Last week, Affiliated Managers Group (ticker: AMG) announced the completion of its investment in three alternative asset managers — Capula Investment Management LLP, Mount Lucas Management LP, and Capeview Capital LLP. These transactions are the cornerstone of AMG’s 6/6/16 definitive agreement with Petershill Fund I, a group of investment vehicles managed by Goldman Sachs Asset Management, LP, to acquire all of Petershill’s minority interests in the aforementioned firms as well as two other alternative investment managers, Partner Fund Management and Winton Capital Group, which haven’t yet closed.
Under the terms of the agreement, AMG will acquire these interests for approximately $800 million to be paid in cash at closing (roughly half of which was just paid for Capula, Mount Lucas, and Capeview with the balance expected to close by year-end).
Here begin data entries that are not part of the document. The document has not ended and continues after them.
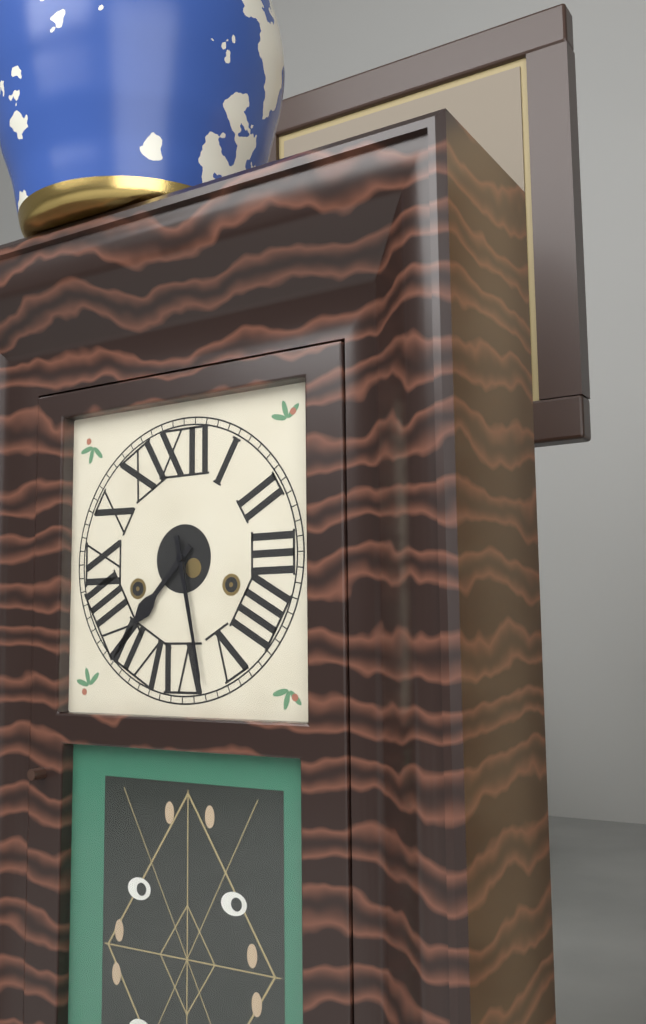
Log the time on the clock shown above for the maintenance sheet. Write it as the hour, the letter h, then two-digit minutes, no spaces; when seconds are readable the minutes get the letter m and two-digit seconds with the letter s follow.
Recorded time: 7h28
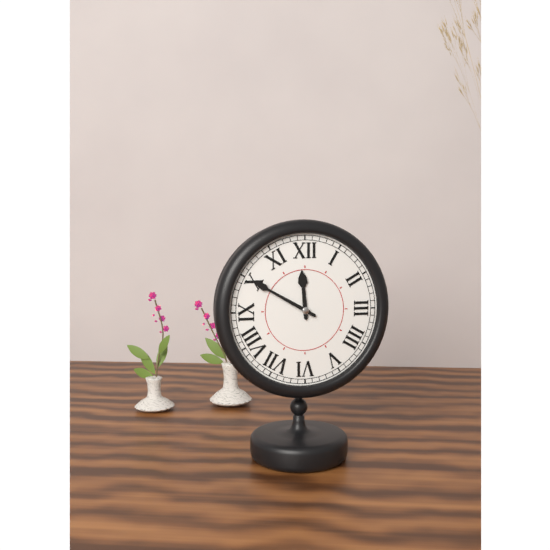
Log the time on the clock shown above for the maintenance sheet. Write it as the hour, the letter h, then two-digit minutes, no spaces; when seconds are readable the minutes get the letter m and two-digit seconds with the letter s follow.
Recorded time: 11h50
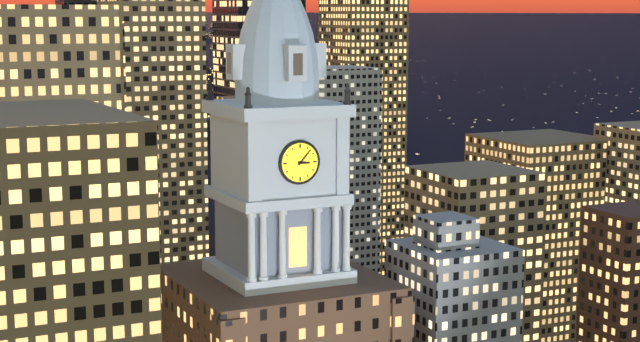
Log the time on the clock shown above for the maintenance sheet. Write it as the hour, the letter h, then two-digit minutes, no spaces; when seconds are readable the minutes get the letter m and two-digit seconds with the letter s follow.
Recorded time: 3h07
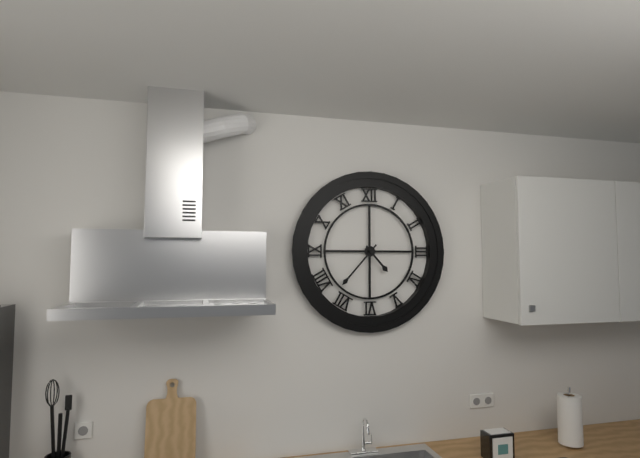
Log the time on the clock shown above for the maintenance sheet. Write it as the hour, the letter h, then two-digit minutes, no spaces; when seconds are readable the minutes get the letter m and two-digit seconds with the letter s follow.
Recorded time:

Given that RIA disclosures only present ownership percentages in range form and three of the entities are headquartered in London, the ADV is of little use to us in ascertaining the exact interest acquired in these businesses (though it’s probably safe to assume something close to 50% given their typical investment structure discussed in a previous post).
Perhaps more instructive is AMG’s admission that management expects the transaction to increase economic earnings per share by $0.50 to $0.80 in 2017, availing some insight on deal pricing (though much of this accretion is likely due to synergies).
At first glance an effective multiple of 18-29x next year’s earnings seems a bit rich, even in this market, but closer inspection reveals pricing more in line with industry peer measures. The high level of variance in the metrics is largely attributable to the uncertain and variable nature of performance fees and carried interest income.
Such ostensibly high valuations are more a function of depressed earnings from fee pressure and fund outflows than overly bullish sentiment on the sector’s prospects. In an investing landscape dominated by indexing strategies and passive products, investors are becoming increasingly weary of the high fees and recent underperformance associated with many hedge funds and private equity firms. Publicly traded alternative asset managers have clearly fared the worst over the last year relative to other classes of RIAs and trust banks.
AMG apparently sees this decline as a buying opportunity, since these businesses might be the cheapest they’ve been in quite some time. And although trying to catch a falling knife is typically ill-advised, AMG has partially hedged this risk by investing in established hedge fund managers with over $1 billion in client assets. At any rate, the market doesn’t seem convinced — though only time will tell.